Franzen cautioned against dismissing overbought signals, emphasizing their bullish momentum implications.

READ MORE: Bitcoin Surges to Highest Point in Over Two Years on Institutional Endorsement and ETF Optimism

Despite diminishing returns in each cycle, with 2020 yielding 260%, matching this performance would propel Bitcoin to $180,000.

However, Franzen stressed the unpredictability of market behavior despite historical trends, urging caution in interpreting these signals as guarantees of future performance.

Another bullish indicator, the Relative Strength Index (RSI), has also surged into overbought territory on daily timeframes, reaching levels above 80/100 on Feb. 28.

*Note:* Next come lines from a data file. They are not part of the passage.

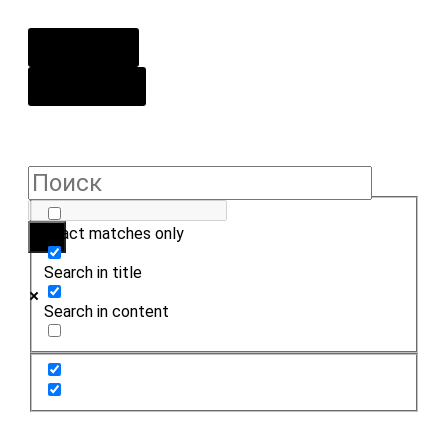
О центре
Контакты
Exact matches only
Search in title
Search in content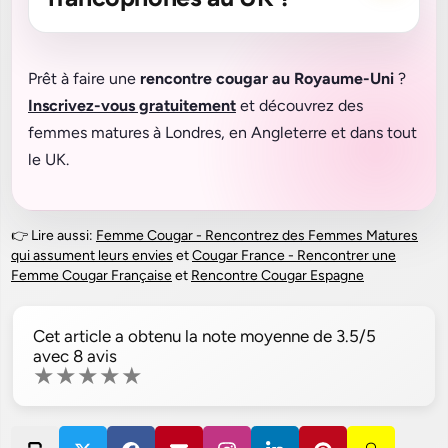
Prêt à faire une
rencontre cougar au Royaume-Uni
?
Inscrivez-vous gratuitement
et découvrez des
femmes matures à Londres, en Angleterre et dans tout
le UK.
👉 Lire aussi:
Femme Cougar - Rencontrez des Femmes Matures
qui assument leurs envies
et
Cougar France - Rencontrer une
Femme Cougar Française
et
Rencontre Cougar Espagne
Cet article a obtenu la note moyenne de
3.5
/5
avec
8
avis
★
★
★
★
★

This follows a reset in late December, preceding Bitcoin’s upward momentum fueled by the launch of spot Bitcoin exchange-traded funds (ETFs) in the United States.

Monthly RSI trends further reinforce the optimism, with the indicator just entering the overbought zone, suggesting potential further upside for Bitcoin.

While indicators point to a bullish trajectory for Bitcoin, Franzen’s cautionary stance underscores the need for prudent interpretation and consideration of market dynamics beyond historical patterns.